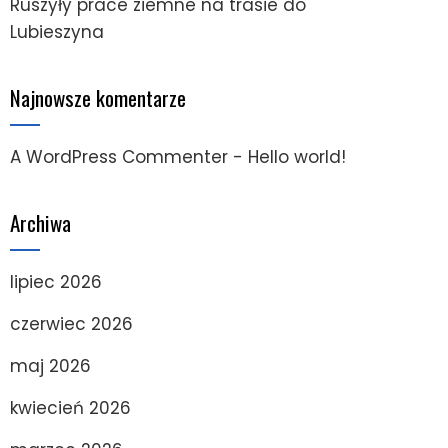
Ruszyły prace ziemne na trasie do
Lubieszyna
Najnowsze komentarze
A WordPress Commenter
-
Hello world!
Archiwa
lipiec 2026
czerwiec 2026
maj 2026
kwiecień 2026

What to work on:
Write the lines out verbatim, from the one with "A WordPress Commenter" through the last line of the entries, and stop there.

Result of this task:
A WordPress Commenter
-
Hello world!
Archiwa
lipiec 2026
czerwiec 2026
maj 2026
kwiecień 2026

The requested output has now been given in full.